Enzymatic analysis of serum total cholesterol, triglyceride and HDL were comparatively easy, so the team of Friedewald, Levy, and Fredrickson developed a simple formula to estimate LDL using this data. The three lipid particles that carry virtually all the cholesterol in blood are LDL, HDL, and VLDL, so subtracting HDL and VLDL cholesterol from total cholesterol should yield LDL cholesterol. VLDL is decently estimated as 1/5 of triglyceride in mg/dL, so the Friedewald equation was born (LDL = Total cholesterol – HDL cholesterol – Triglyceride/5).

The Friedewald equation has been a cost-effective and valuable tool over many decades to estimate LDL. That said, it is an estimate and not a direct measurement, so there are many situations in which the estimation is inaccurate. Of particular importance is inaccuracy due to extremes in triglyceride measurement. For example, the higher the triglyceride, the more likely that LDL will be underestimated.

It has long been the consensus that the LDL estimate is inaccurate when triglyceride exceeds 400 mg/dL, but the underestimation of LDL begins at triglyceride levels as low as 150 mg/dL3. Thus, the Friedewald equation works best in relatively normolipidemic patients, not hyperlipidemic patients who are most likely to need therapy monitoring.

Why does an estimate that worked well in 1972 and for many years thereafter need to be replaced? The short answer is statin and PCSK-9 inhibitor therapies for hypercholesterolemia. These drugs are extremely effective at lowering LDL cholesterol, and clinicians are heavily influenced by LDL measurements when initiating and adjusting drug therapy. Since the drugs have undesirable side effects, inappropriate use of them is to be avoided, and the need for the extremely accurate LDL measurement is acute. Direct LDL measurements offer better accuracy but are costlier than a “free” calculation.
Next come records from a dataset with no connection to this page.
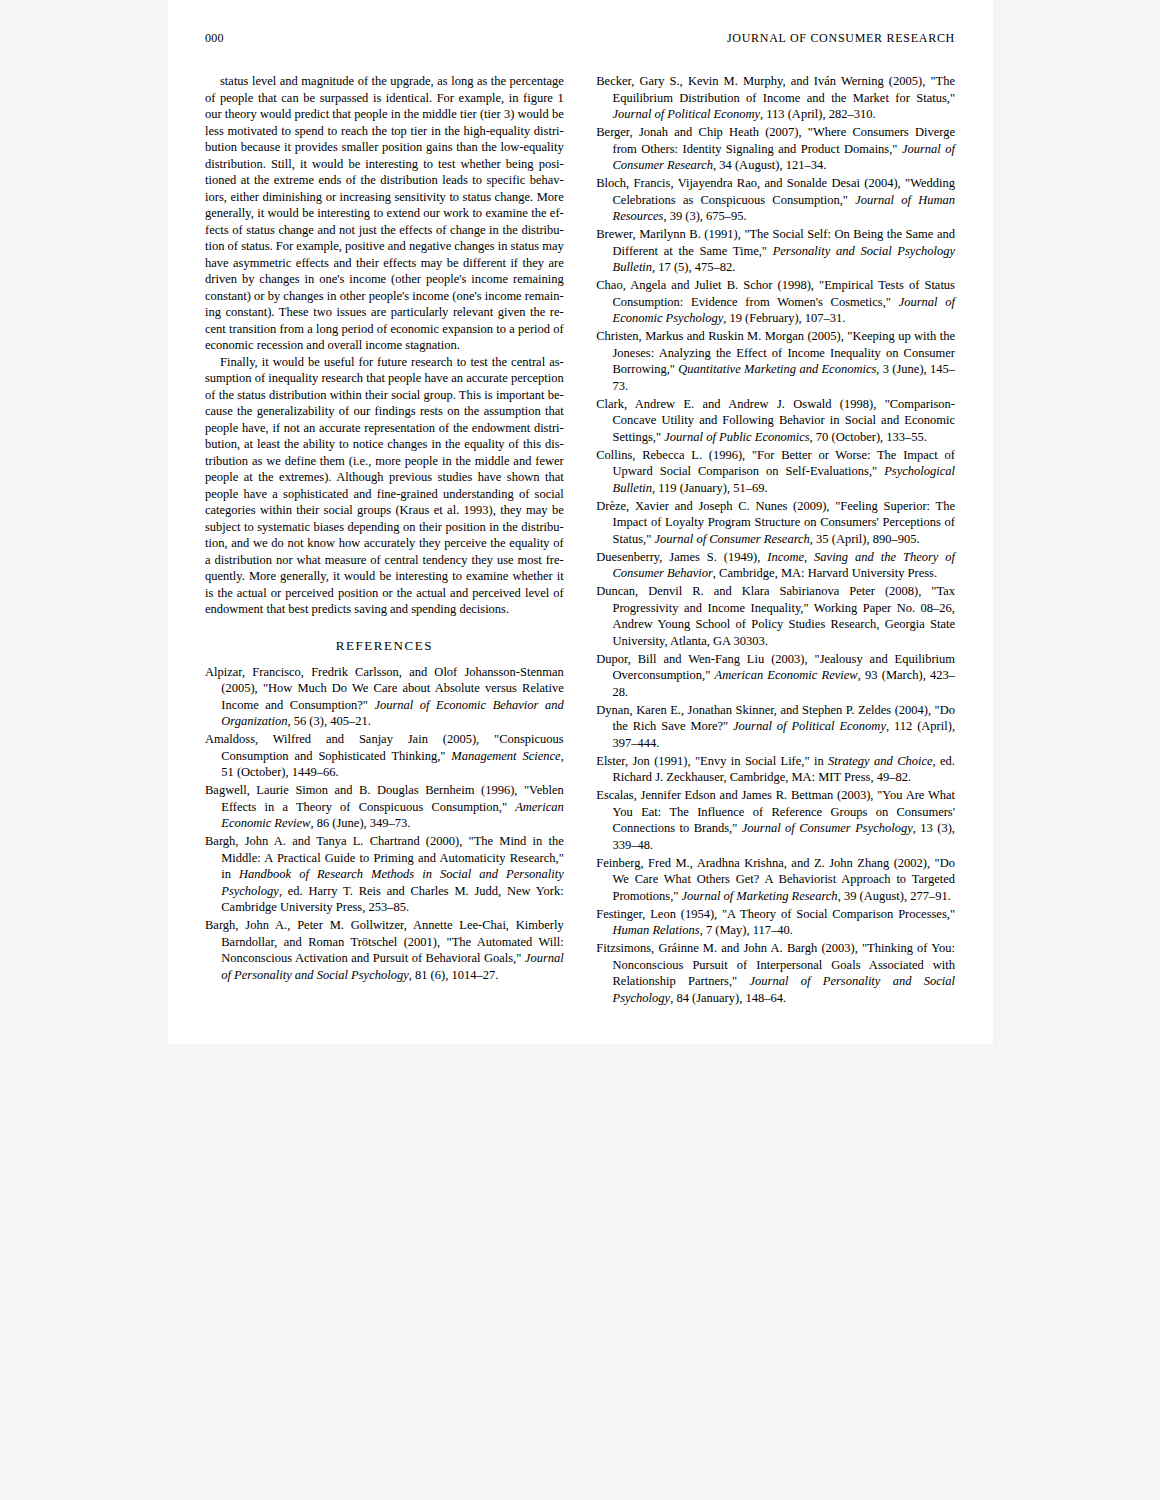000 Journal of Consumer Research
status level and magnitude of the upgrade, as long as the percentage of people that can be surpassed is identical. For example, in figure 1 our theory would predict that people in the middle tier (tier 3) would be less motivated to spend to reach the top tier in the high-equality distribution because it provides smaller position gains than the low-equality distribution. Still, it would be interesting to test whether being positioned at the extreme ends of the distribution leads to specific behaviors, either diminishing or increasing sensitivity to status change. More generally, it would be interesting to extend our work to examine the effects of status change and not just the effects of change in the distribution of status. For example, positive and negative changes in status may have asymmetric effects and their effects may be different if they are driven by changes in one's income (other people's income remaining constant) or by changes in other people's income (one's income remaining constant). These two issues are particularly relevant given the recent transition from a long period of economic expansion to a period of economic recession and overall income stagnation.
Finally, it would be useful for future research to test the central assumption of inequality research that people have an accurate perception of the status distribution within their social group. This is important because the generalizability of our findings rests on the assumption that people have, if not an accurate representation of the endowment distribution, at least the ability to notice changes in the equality of this distribution as we define them (i.e., more people in the middle and fewer people at the extremes). Although previous studies have shown that people have a sophisticated and fine-grained understanding of social categories within their social groups (Kraus et al. 1993), they may be subject to systematic biases depending on their position in the distribution, and we do not know how accurately they perceive the equality of a distribution nor what measure of central tendency they use most frequently. More generally, it would be interesting to examine whether it is the actual or perceived position or the actual and perceived level of endowment that best predicts saving and spending decisions.
REFERENCES
Alpizar, Francisco, Fredrik Carlsson, and Olof Johansson-Stenman (2005), "How Much Do We Care about Absolute versus Relative Income and Consumption?" Journal of Economic Behavior and Organization, 56 (3), 405–21.
Amaldoss, Wilfred and Sanjay Jain (2005), "Conspicuous Consumption and Sophisticated Thinking," Management Science, 51 (October), 1449–66.
Bagwell, Laurie Simon and B. Douglas Bernheim (1996), "Veblen Effects in a Theory of Conspicuous Consumption," American Economic Review, 86 (June), 349–73.
Bargh, John A. and Tanya L. Chartrand (2000), "The Mind in the Middle: A Practical Guide to Priming and Automaticity Research," in Handbook of Research Methods in Social and Personality Psychology, ed. Harry T. Reis and Charles M. Judd, New York: Cambridge University Press, 253–85.
Bargh, John A., Peter M. Gollwitzer, Annette Lee-Chai, Kimberly Barndollar, and Roman Trötschel (2001), "The Automated Will: Nonconscious Activation and Pursuit of Behavioral Goals," Journal of Personality and Social Psychology, 81 (6), 1014–27.
Becker, Gary S., Kevin M. Murphy, and Iván Werning (2005), "The Equilibrium Distribution of Income and the Market for Status," Journal of Political Economy, 113 (April), 282–310.
Berger, Jonah and Chip Heath (2007), "Where Consumers Diverge from Others: Identity Signaling and Product Domains," Journal of Consumer Research, 34 (August), 121–34.
Bloch, Francis, Vijayendra Rao, and Sonalde Desai (2004), "Wedding Celebrations as Conspicuous Consumption," Journal of Human Resources, 39 (3), 675–95.
Brewer, Marilynn B. (1991), "The Social Self: On Being the Same and Different at the Same Time," Personality and Social Psychology Bulletin, 17 (5), 475–82.
Chao, Angela and Juliet B. Schor (1998), "Empirical Tests of Status Consumption: Evidence from Women's Cosmetics," Journal of Economic Psychology, 19 (February), 107–31.
Christen, Markus and Ruskin M. Morgan (2005), "Keeping up with the Joneses: Analyzing the Effect of Income Inequality on Consumer Borrowing," Quantitative Marketing and Economics, 3 (June), 145–73.
Clark, Andrew E. and Andrew J. Oswald (1998), "Comparison-Concave Utility and Following Behavior in Social and Economic Settings," Journal of Public Economics, 70 (October), 133–55.
Collins, Rebecca L. (1996), "For Better or Worse: The Impact of Upward Social Comparison on Self-Evaluations," Psychological Bulletin, 119 (January), 51–69.
Drèze, Xavier and Joseph C. Nunes (2009), "Feeling Superior: The Impact of Loyalty Program Structure on Consumers' Perceptions of Status," Journal of Consumer Research, 35 (April), 890–905.
Duesenberry, James S. (1949), Income, Saving and the Theory of Consumer Behavior, Cambridge, MA: Harvard University Press.
Duncan, Denvil R. and Klara Sabirianova Peter (2008), "Tax Progressivity and Income Inequality," Working Paper No. 08–26, Andrew Young School of Policy Studies Research, Georgia State University, Atlanta, GA 30303.
Dupor, Bill and Wen-Fang Liu (2003), "Jealousy and Equilibrium Overconsumption," American Economic Review, 93 (March), 423–28.
Dynan, Karen E., Jonathan Skinner, and Stephen P. Zeldes (2004), "Do the Rich Save More?" Journal of Political Economy, 112 (April), 397–444.
Elster, Jon (1991), "Envy in Social Life," in Strategy and Choice, ed. Richard J. Zeckhauser, Cambridge, MA: MIT Press, 49–82.
Escalas, Jennifer Edson and James R. Bettman (2003), "You Are What You Eat: The Influence of Reference Groups on Consumers' Connections to Brands," Journal of Consumer Psychology, 13 (3), 339–48.
Feinberg, Fred M., Aradhna Krishna, and Z. John Zhang (2002), "Do We Care What Others Get? A Behaviorist Approach to Targeted Promotions," Journal of Marketing Research, 39 (August), 277–91.
Festinger, Leon (1954), "A Theory of Social Comparison Processes," Human Relations, 7 (May), 117–40.
Fitzsimons, Gráinne M. and John A. Bargh (2003), "Thinking of You: Nonconscious Pursuit of Interpersonal Goals Associated with Relationship Partners," Journal of Personality and Social Psychology, 84 (January), 148–64.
Enter the Martin-Hopkins formula.4 Dr. Seth Martin, based at Johns Hopkins, is first author on a paper detailing analysis of lipid specimens from 2,129 children; 8,165 adolescents; and 1,340,614 adults. Cholesterol content of lipid fractions was determined after ultracentrifugation, and triglycerides were directly measured. These values were considered “true,” and the team subsequently developed a modification of the Friedewald equation that provides a more accurate estimate of LDL.
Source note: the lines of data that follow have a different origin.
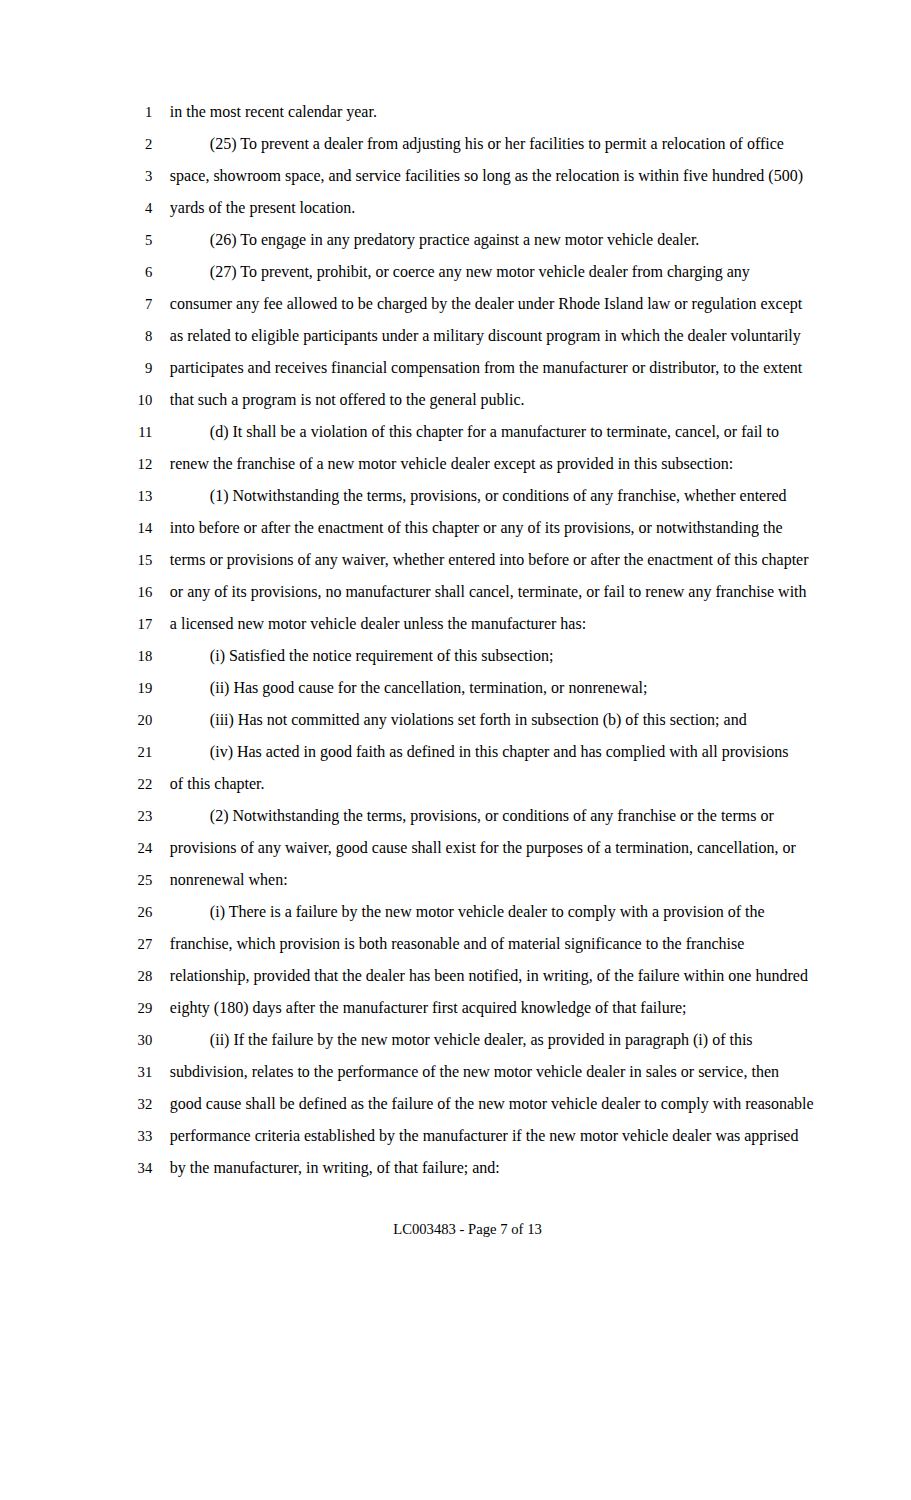1 in the most recent calendar year.
2(25) To prevent a dealer from adjusting his or her facilities to permit a relocation of office
3 space, showroom space, and service facilities so long as the relocation is within five hundred (500)
4 yards of the present location.
5(26) To engage in any predatory practice against a new motor vehicle dealer.
6(27) To prevent, prohibit, or coerce any new motor vehicle dealer from charging any
7 consumer any fee allowed to be charged by the dealer under Rhode Island law or regulation except
8 as related to eligible participants under a military discount program in which the dealer voluntarily
9 participates and receives financial compensation from the manufacturer or distributor, to the extent
10 that such a program is not offered to the general public.
11(d) It shall be a violation of this chapter for a manufacturer to terminate, cancel, or fail to
12 renew the franchise of a new motor vehicle dealer except as provided in this subsection:
13(1) Notwithstanding the terms, provisions, or conditions of any franchise, whether entered
14 into before or after the enactment of this chapter or any of its provisions, or notwithstanding the
15 terms or provisions of any waiver, whether entered into before or after the enactment of this chapter
16 or any of its provisions, no manufacturer shall cancel, terminate, or fail to renew any franchise with
17 a licensed new motor vehicle dealer unless the manufacturer has:
18(i) Satisfied the notice requirement of this subsection;
19(ii) Has good cause for the cancellation, termination, or nonrenewal;
20(iii) Has not committed any violations set forth in subsection (b) of this section; and
21(iv) Has acted in good faith as defined in this chapter and has complied with all provisions
22 of this chapter.
23(2) Notwithstanding the terms, provisions, or conditions of any franchise or the terms or
24 provisions of any waiver, good cause shall exist for the purposes of a termination, cancellation, or
25 nonrenewal when:
26(i) There is a failure by the new motor vehicle dealer to comply with a provision of the
27 franchise, which provision is both reasonable and of material significance to the franchise
28 relationship, provided that the dealer has been notified, in writing, of the failure within one hundred
29 eighty (180) days after the manufacturer first acquired knowledge of that failure;
30(ii) If the failure by the new motor vehicle dealer, as provided in paragraph (i) of this
31 subdivision, relates to the performance of the new motor vehicle dealer in sales or service, then
32 good cause shall be defined as the failure of the new motor vehicle dealer to comply with reasonable
33 performance criteria established by the manufacturer if the new motor vehicle dealer was apprised
34 by the manufacturer, in writing, of that failure; and:
LC003483 - Page 7 of 13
The Martin team found that the level of VLDL cholesterol varies primarily with triglyceride and non-HDL levels. Although Friedewald’s original VLDL estimate of Triglyceride/5 is still valid when the total population is considered, the estimate is better if the denominator is customized for each patient’s levels.
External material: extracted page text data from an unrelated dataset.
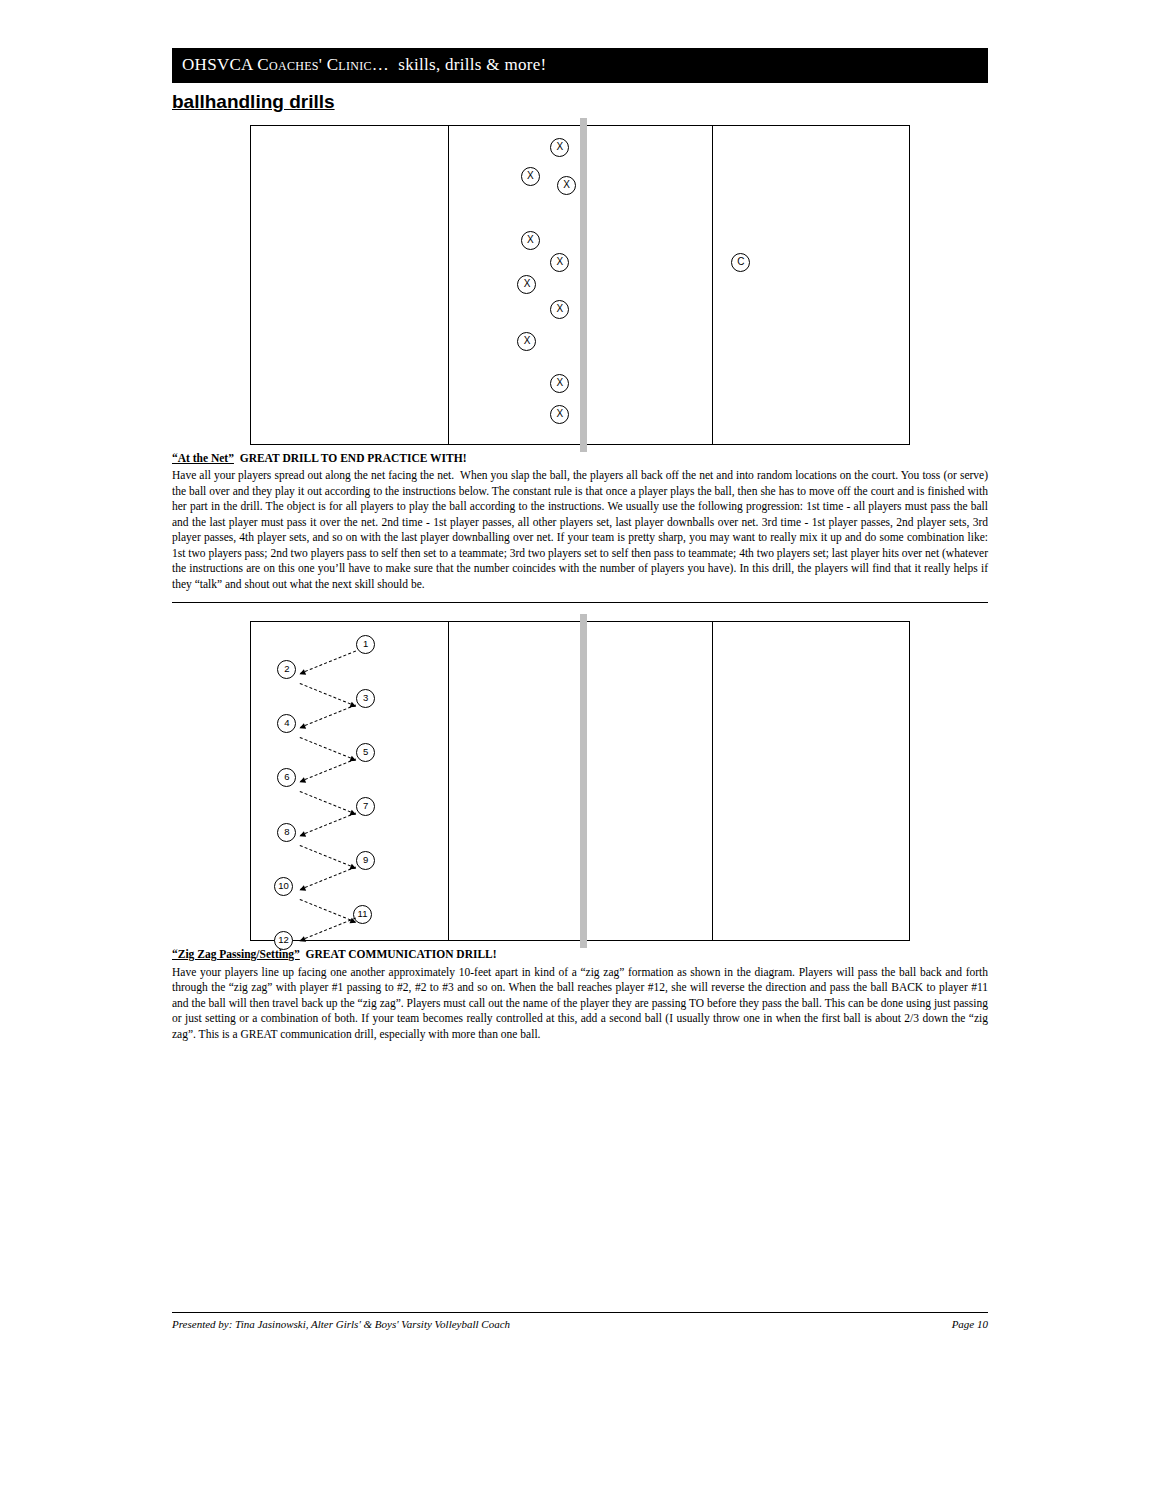OHSVCA Coaches' Clinic… skills, drills & more!
ballhandling drills
X
X
X
X
X
X
X
X
X
X
C
“At the Net” GREAT DRILL TO END PRACTICE WITH!
Have all your players spread out along the net facing the net. When you slap the ball, the players all back off the net and into random locations on the court. You toss (or serve) the ball over and they play it out according to the instructions below. The constant rule is that once a player plays the ball, then she has to move off the court and is finished with her part in the drill. The object is for all players to play the ball according to the instructions. We usually use the following progression: 1st time - all players must pass the ball and the last player must pass it over the net. 2nd time - 1st player passes, all other players set, last player downballs over net. 3rd time - 1st player passes, 2nd player sets, 3rd player passes, 4th player sets, and so on with the last player downballing over net. If your team is pretty sharp, you may want to really mix it up and do some combination like: 1st two players pass; 2nd two players pass to self then set to a teammate; 3rd two players set to self then pass to teammate; 4th two players set; last player hits over net (whatever the instructions are on this one you’ll have to make sure that the number coincides with the number of players you have). In this drill, the players will find that it really helps if they “talk” and shout out what the next skill should be.
1
2
3
4
5
6
7
8
9
10
11
12
“Zig Zag Passing/Setting” GREAT COMMUNICATION DRILL!
Have your players line up facing one another approximately 10-feet apart in kind of a “zig zag” formation as shown in the diagram. Players will pass the ball back and forth through the “zig zag” with player #1 passing to #2, #2 to #3 and so on. When the ball reaches player #12, she will reverse the direction and pass the ball BACK to player #11 and the ball will then travel back up the “zig zag”. Players must call out the name of the player they are passing TO before they pass the ball. This can be done using just passing or just setting or a combination of both. If your team becomes really controlled at this, add a second ball (I usually throw one in when the first ball is about 2/3 down the “zig zag”. This is a GREAT communication drill, especially with more than one ball.
Presented by: Tina Jasinowski, Alter Girls' & Boys' Varsity Volleyball Coach Page 10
The team constructed a matrix that allows the user to select a denominator which more accurately calculates LDL. Instead of dividing all triglyceride values by 5, one of 180 different options is selected based on total triglyceride and non-HDL levels. Online you can access the matrix and a free LDL Calculator.

The new formula is also more reliable in non-fasting patients because it adjusts for triglyceride level, mitigating effects from patient non-compliance. Implementing the new formula on a large scale will initially be costly for the re-programming of laboratory information systems. After this initial expense, however, the LDL cost will again be “free,” minimizing the need for direct LDL measurements.

The time has come to modernize the “free” LDL estimate and improve prevention and care for cardiovascular and cerebrovascular diseases, the leading cause of death in the United States.


  1. www.framinghamheartstudy.org, accessed 22 November 2017.
  2. Friedewald, W.T., Levy, R.I., and Frederickson, D.S. 1972. Estimation of the concentration of low-density lipoprotein cholesterol in plasma, without use of the preparative ultracentrifuge. Clinical Chemistry 18: 499-502.
  3. Martin, S.S., et al. 2013. Friedewald-estimated versus directly measured low-density lipoprotein cholesterol and treatment implication. Journal of the American College of Cardiology 62:8 732-739.
  4. Martin, S.S., et al. 2013. Comparison of a Novel Method vs the Friedewald Equation for Estimating Low-Density Lipoprotein Cholesterol Levels From the Standard Lipid Profile. Journal of the American Medical Association. 310(19): 2061–2068.